Planet Fitness (PLNT), founded some 25 years ago, was a pioneer in low-cost gyms, but didn’t go public since is 2015 initial public offering. It has used the capital raised in the IPO to pump up its expansion and now has over 1,700 locations. It plans to have over 4,000 with the next fives years.
As other gyms targeted high-end market by designing boutique-like spaces and adding accouterments such as juice bars, specialty fitness programs and equipment — such as SoulCycle and Peloton have proliferated, Planet Fitness has stuck with it’s lean, no-frills approach of basic equipment, and an easy on the wallet $10 per month membership.
That approach is working as PLNT is one of the country’s fastest-growing chains with revenue increasing by more than 30% over two years to nearly $600 million in 2018.
Its stock has enjoyed similar growth with its share price nearly quadrupling since its IPO, and up some 65% in just the past year.
Planet Fitness has benefited from both casual users, many who had never belonged to gym, with a desire to benefit from moderate exercise. It also fills in workout gaps for fitness connoisseurs who use the gyms as a second location to supplement more intense workouts they do elsewhere.

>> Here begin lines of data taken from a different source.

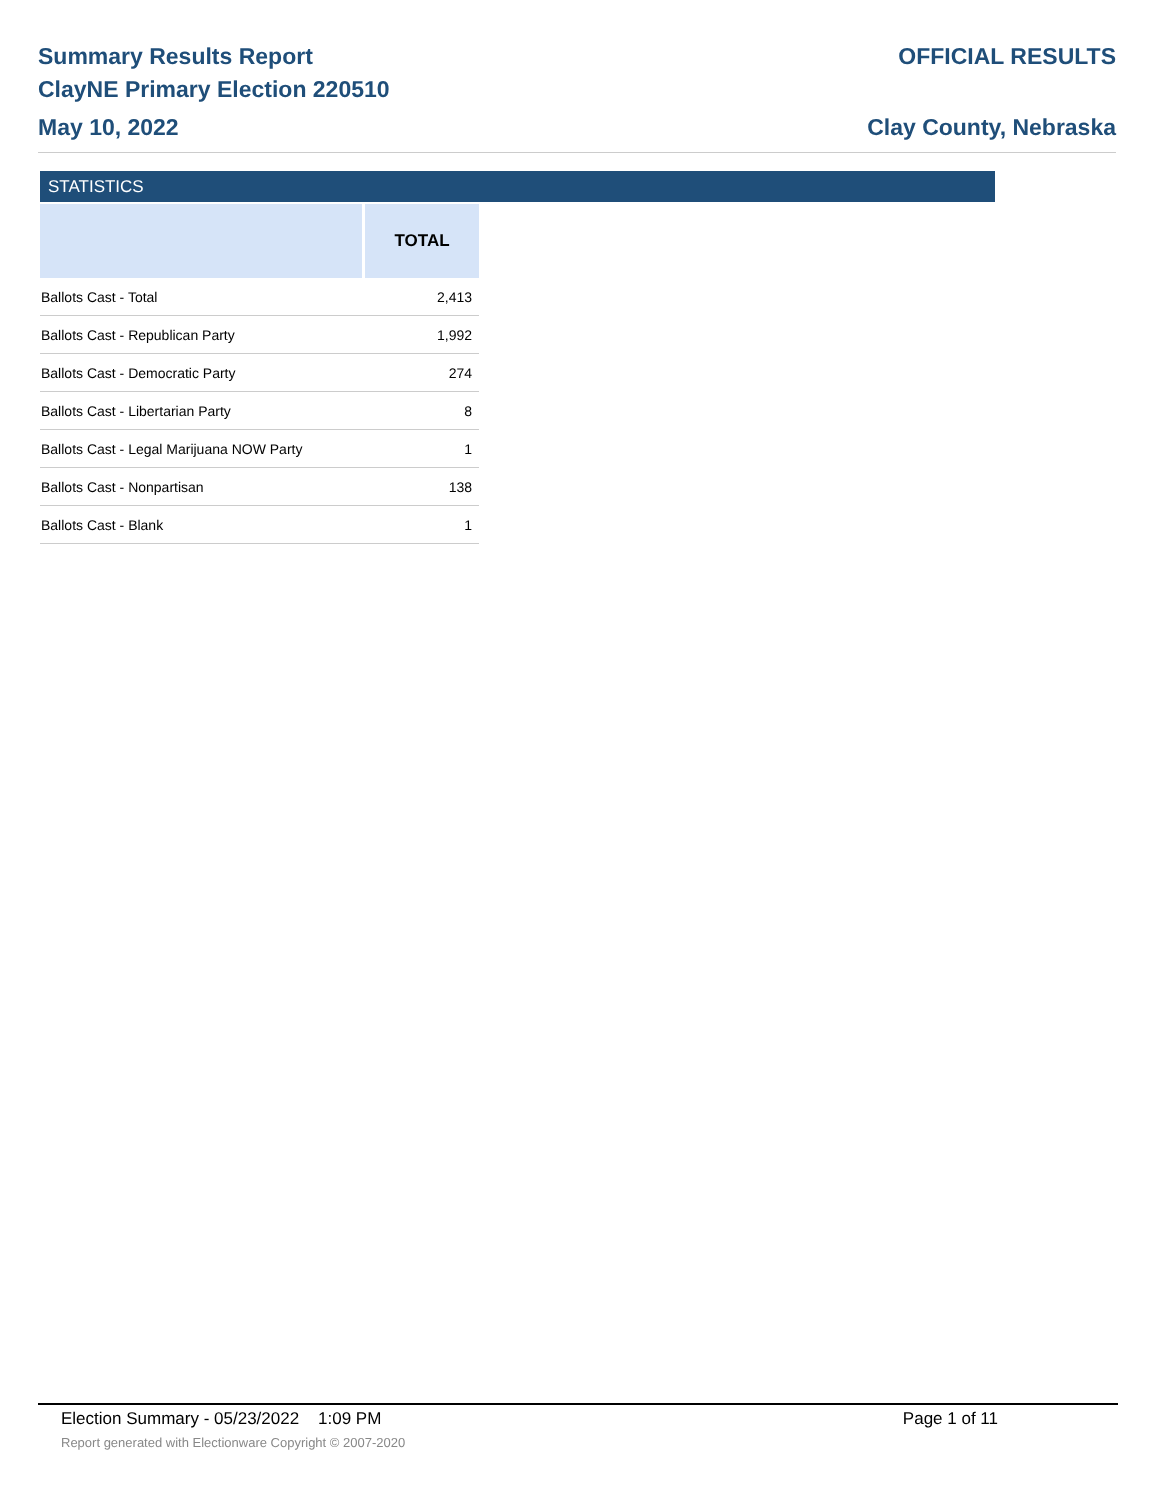Summary Results Report
ClayNE Primary Election 220510
May 10, 2022
OFFICIAL RESULTS
Clay County, Nebraska
STATISTICS
| | TOTAL |
| --- | --- |
| Ballots Cast - Total | 2,413 |
| Ballots Cast - Republican Party | 1,992 |
| Ballots Cast - Democratic Party | 274 |
| Ballots Cast - Libertarian Party | 8 |
| Ballots Cast - Legal Marijuana NOW Party | 1 |
| Ballots Cast - Nonpartisan | 138 |
| Ballots Cast - Blank | 1 |
Election Summary - 05/23/2022 1:09 PM Page 1 of 11
Report generated with Electionware Copyright © 2007-2020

It also offers access to any of its nationwide locations, often multiple locations in the larger cities, for a the slightly higher $20 per month Black Card membership. This has appeal to those that travel for work.

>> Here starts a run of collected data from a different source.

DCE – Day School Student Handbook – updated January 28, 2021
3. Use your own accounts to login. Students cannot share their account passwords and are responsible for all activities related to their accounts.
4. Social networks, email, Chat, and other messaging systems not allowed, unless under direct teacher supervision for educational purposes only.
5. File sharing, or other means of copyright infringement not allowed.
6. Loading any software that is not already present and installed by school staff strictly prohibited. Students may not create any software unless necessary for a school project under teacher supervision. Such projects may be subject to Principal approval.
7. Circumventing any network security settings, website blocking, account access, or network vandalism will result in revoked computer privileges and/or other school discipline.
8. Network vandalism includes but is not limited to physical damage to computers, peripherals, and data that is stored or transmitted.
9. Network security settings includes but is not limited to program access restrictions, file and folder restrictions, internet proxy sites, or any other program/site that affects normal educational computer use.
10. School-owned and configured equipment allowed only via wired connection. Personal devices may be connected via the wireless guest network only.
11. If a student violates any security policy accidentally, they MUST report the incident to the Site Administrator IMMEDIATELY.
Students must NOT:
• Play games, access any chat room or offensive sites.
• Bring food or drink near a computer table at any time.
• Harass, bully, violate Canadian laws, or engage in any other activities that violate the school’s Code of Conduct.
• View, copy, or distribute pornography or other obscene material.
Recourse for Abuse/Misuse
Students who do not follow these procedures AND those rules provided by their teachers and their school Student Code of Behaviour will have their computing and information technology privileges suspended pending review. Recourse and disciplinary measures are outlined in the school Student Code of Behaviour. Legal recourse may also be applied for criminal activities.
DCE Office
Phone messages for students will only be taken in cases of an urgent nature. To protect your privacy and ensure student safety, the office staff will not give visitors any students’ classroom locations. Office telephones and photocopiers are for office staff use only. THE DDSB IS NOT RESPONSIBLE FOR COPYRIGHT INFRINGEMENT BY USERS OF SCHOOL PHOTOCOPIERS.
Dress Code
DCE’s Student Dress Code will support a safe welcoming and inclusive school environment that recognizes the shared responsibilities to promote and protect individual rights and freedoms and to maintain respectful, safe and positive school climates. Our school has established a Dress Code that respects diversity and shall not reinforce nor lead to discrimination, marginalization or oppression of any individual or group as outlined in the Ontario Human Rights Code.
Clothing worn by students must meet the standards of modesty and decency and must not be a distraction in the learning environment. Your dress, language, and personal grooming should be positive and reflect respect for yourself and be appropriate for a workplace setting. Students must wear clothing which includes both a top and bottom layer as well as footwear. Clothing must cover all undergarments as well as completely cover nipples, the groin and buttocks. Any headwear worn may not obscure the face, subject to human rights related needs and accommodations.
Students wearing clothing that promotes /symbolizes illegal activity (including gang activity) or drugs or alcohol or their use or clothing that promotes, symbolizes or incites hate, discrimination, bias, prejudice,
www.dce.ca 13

The strategy has also resonated particularly well with millennials, which account for roughly 45% of Planet Fitness members who want an alternative to the more structured, or ‘judgmental’ programs such as spin classes or hardcore weightlifting.
Membership has been growing by double digits annually and recently crossed 12 million.
Another aspect of the low-cost approach is that members are less inclined to freeze or cancel a $10 or $20 membership, even if they stop going for long stretches. The company also makes the cancelation process somewhat cumbersome by requiring a handwritten 30-day notification.
Planet Fitness is seeing some increased competition as health clubs are trying out the low-cost approach. 24 Hour Fitness USA Inc. now offers pricing tiers for their membership. Luxury gym chain Equinox Holdings Inc. rolled out its low-cost Blink Fitness line in 2010, while Retrofitness opened in 2004 with monthly memberships that start at $20.
But, with its first mover advantage, large footprint, and clear and consistent branding, the chain still sees room for growth.
Marc Grondahl, one of the company’s founders says, “Only 20% of the U.S. population has a gym membership. We think we offering a compelling case for nearly everyone join.”
For my part, I’m both a member and stockholder. I suggest you join on both fronts.